You can always force-push a cleaned up version of your branch when you are ready for review, or start a new one and delete the WIP one.

croemer 7 hours ago | parent | next [-]

You can, but instead you can also just squash merge in one click. And avoid that people merge there dozens of fixes if you allow anything but squash merge.

theshrike79 7 hours ago | parent | prev [-]

I hate (and fear) force-pushing and "cleaning up" git history as much as other people dislike squash-merging =)

It just feels wrong to force push, destroying stuff that used to be there.

And I don't have the time or energy to bisect through my shitty PR commits and combine them into something clean looking - I can just squash instead.

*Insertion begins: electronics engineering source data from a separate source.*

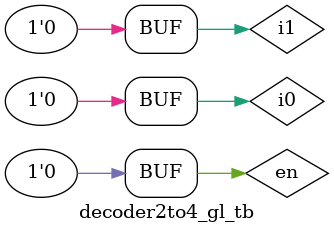
<source format=v>
module decoder2to4_gl (
    i0, i1, en, y0, y1, y2, y3
);
input i0, i1, en;
output y0, y1, y2, y3;
wire i0bar, i1bar;

not g1 (i0bar, i0);
not g2 (i1bar, i1);
and g3 (y0, i0bar, i1bar, en);
and g4 (y1, i0bar, i1, en);
and g5 (y2, i0, i1bar, en);
and g6 (y3, i0, i1, en);
    
endmodule

module decoder2to4_gl_tb;

reg i0, i1, en;
wire y0, y1, y2, y3;

decoder2to4_gl dl(i0, i1, en, y0, y1, y2, y3);

initial begin
    i0=1'b0; i1=1'b0; en=1'b0;
    $monitor("Time:%f, en=%b, i0=%b, i1=%b, y0=%b, y1=%b, y2=%b, y3=%b", $time, en, i0, i1, y0, y1, y2, y3);
    #5 en=1'b1; i0=1'b0; i1=1'b0;
    #5 en=1'b1; i0=1'b0; i1=1'b1;
    #5 en=1'b1; i0=1'b1; i1=1'b0;
    #5 en=1'b1; i0=1'b1; i1=1'b1;
    #5 en=1'b0; i0=1'b0; i1=1'b0;
end
endmodule
</source>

seba_dos1 7 hours ago | parent [-]

Nothing is destroyed by a force push. It just overwrites a single pointer, and even keeps its old value in reflog.

Things that aren't referenced by anything anymore will eventually get garbage collected and actually destroyed, but you can just keep a reference somewhere to prevent that from happening if you need. Or even disable garbage collection completely.

Looks like people's fears about git come just from not knowing what it does.

Noumenon72 4 hours ago | parent [-]

You can't use the remote reflog to revert what you force pushed, can you? But I agree that having your local reflog means you're never totally lost. I still just make a branch before major edits so I can go back.